■ GIVEN DATA ■
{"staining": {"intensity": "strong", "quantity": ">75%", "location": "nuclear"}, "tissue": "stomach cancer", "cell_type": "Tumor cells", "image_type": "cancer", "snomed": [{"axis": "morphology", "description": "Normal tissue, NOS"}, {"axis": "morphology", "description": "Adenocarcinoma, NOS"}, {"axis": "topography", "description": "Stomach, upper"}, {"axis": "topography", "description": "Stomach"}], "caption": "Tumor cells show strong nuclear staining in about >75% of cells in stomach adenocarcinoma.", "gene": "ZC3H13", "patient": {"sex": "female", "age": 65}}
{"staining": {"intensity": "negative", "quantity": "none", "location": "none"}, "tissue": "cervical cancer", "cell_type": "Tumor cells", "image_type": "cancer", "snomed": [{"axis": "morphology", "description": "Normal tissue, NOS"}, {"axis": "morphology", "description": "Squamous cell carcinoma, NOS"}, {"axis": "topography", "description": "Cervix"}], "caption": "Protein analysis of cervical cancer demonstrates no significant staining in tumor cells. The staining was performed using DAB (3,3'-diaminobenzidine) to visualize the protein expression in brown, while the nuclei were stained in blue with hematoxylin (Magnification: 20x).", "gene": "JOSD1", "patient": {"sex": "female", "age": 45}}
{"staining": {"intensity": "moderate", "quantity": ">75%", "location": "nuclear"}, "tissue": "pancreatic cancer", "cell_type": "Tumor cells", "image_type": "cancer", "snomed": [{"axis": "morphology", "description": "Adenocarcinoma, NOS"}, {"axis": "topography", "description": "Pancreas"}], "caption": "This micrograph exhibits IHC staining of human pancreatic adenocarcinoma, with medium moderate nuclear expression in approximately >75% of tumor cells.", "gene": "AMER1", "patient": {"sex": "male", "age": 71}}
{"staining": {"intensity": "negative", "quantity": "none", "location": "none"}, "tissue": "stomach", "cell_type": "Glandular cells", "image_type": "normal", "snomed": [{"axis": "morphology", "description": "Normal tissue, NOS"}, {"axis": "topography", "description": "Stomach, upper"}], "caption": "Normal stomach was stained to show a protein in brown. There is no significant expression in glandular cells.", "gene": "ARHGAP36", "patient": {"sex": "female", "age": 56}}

■ TASK STATEMENT ■
Would you repeat all of the data above, word for word?

■ TASK ANSWER ■
{"staining": {"intensity": "strong", "quantity": ">75%", "location": "nuclear"}, "tissue": "stomach cancer", "cell_type": "Tumor cells", "image_type": "cancer", "snomed": [{"axis": "morphology", "description": "Normal tissue, NOS"}, {"axis": "morphology", "description": "Adenocarcinoma, NOS"}, {"axis": "topography", "description": "Stomach, upper"}, {"axis": "topography", "description": "Stomach"}], "caption": "Tumor cells show strong nuclear staining in about >75% of cells in stomach adenocarcinoma.", "gene": "ZC3H13", "patient": {"sex": "female", "age": 65}}
{"staining": {"intensity": "negative", "quantity": "none", "location": "none"}, "tissue": "cervical cancer", "cell_type": "Tumor cells", "image_type": "cancer", "snomed": [{"axis": "morphology", "description": "Normal tissue, NOS"}, {"axis": "morphology", "description": "Squamous cell carcinoma, NOS"}, {"axis": "topography", "description": "Cervix"}], "caption": "Protein analysis of cervical cancer demonstrates no significant staining in tumor cells. The staining was performed using DAB (3,3'-diaminobenzidine) to visualize the protein expression in brown, while the nuclei were stained in blue with hematoxylin (Magnification: 20x).", "gene": "JOSD1", "patient": {"sex": "female", "age": 45}}
{"staining": {"intensity": "moderate", "quantity": ">75%", "location": "nuclear"}, "tissue": "pancreatic cancer", "cell_type": "Tumor cells", "image_type": "cancer", "snomed": [{"axis": "morphology", "description": "Adenocarcinoma, NOS"}, {"axis": "topography", "description": "Pancreas"}], "caption": "This micrograph exhibits IHC staining of human pancreatic adenocarcinoma, with medium moderate nuclear expression in approximately >75% of tumor cells.", "gene": "AMER1", "patient": {"sex": "male", "age": 71}}
{"staining": {"intensity": "negative", "quantity": "none", "location": "none"}, "tissue": "stomach", "cell_type": "Glandular cells", "image_type": "normal", "snomed": [{"axis": "morphology", "description": "Normal tissue, NOS"}, {"axis": "topography", "description": "Stomach, upper"}], "caption": "Normal stomach was stained to show a protein in brown. There is no significant expression in glandular cells.", "gene": "ARHGAP36", "patient": {"sex": "female", "age": 56}}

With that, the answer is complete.